Vozrozhdeniye (Возрождение, Kavantsaari, Kavantholm) is a rural locality and a railway station in Kamennogorsk, Vyborgsky District of Leningrad Oblast, Russia. It is located by the Vyborg–Joensuu railroad 23 kilometres north of Vyborg. The railway station was opened in 1892.

It was known by the Finnish name Kavantsaari until 1948, when it was renamed Vozrozhdeniye (lit. 'rebirth') after a nearby sovkhoz.

== Kavantholm Manor ==
Kavantholm was a manor house with a history dating back to the 16th century. It was first owned by Måns Nilsson till Ahtis, the vogt of the Vyborg Castle.
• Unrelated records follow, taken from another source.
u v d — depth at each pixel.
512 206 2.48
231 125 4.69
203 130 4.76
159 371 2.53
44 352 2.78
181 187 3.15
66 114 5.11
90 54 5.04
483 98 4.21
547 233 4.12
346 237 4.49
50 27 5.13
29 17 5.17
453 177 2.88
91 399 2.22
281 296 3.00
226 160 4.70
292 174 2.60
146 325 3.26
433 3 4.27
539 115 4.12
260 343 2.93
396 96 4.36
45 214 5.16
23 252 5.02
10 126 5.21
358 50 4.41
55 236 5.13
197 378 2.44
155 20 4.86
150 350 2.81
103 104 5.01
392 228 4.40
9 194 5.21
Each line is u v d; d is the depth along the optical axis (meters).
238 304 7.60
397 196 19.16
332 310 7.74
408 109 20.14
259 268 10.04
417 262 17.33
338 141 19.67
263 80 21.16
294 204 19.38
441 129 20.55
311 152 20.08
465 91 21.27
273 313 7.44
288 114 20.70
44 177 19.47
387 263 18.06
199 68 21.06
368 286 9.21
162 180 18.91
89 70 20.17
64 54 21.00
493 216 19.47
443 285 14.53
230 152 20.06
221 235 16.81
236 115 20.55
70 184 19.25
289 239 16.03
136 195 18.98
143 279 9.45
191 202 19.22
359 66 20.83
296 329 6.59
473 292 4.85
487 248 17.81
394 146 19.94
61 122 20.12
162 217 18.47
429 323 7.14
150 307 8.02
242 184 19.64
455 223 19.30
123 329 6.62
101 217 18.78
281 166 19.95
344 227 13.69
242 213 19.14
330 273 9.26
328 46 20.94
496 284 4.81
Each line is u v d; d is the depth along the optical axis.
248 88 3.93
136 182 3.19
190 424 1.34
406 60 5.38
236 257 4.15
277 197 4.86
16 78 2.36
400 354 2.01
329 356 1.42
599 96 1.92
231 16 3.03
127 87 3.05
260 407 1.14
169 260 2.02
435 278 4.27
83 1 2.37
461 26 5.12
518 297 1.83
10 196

In 1562 the king Eric XIV of Sweden granted to manor it to the stadtholder Bertil Göransson Mjöhund. Later in the 16th and 17th centuries it was owned by the noble families of Stubbe, Skalm and Taube and since 1658 by Henrik von Rehbinder. After Rehbinder's death in 1680, the manor was returned to the Crown. As the Old Finland was ceded to Russia in 1721, Kavantholm was granted to the captain Ivan Menshoi Shuvalov. After his son Ivan Shuvalov died in 1797, Kavantholm was sold to the Russian merchant Alexandr Olhin and after his death in 1815 to the count Carl Gustaf Mannerheim. In 1848 Mannerheim sold the manor to the general major Alexander Adam Thesleff. The last owner was his grandson Nikolai Julius Thesleff.

In the 1918 Finnish Civil War Battle of Antrea, Kavantholm served as the Red Guards headquarters. During the World War II, the staff of the Finnish Army IV Corps was housed in Kavantholm. The manor was destroyed in the Soviet Vyborg–Petrozavodsk Offensive in 1944.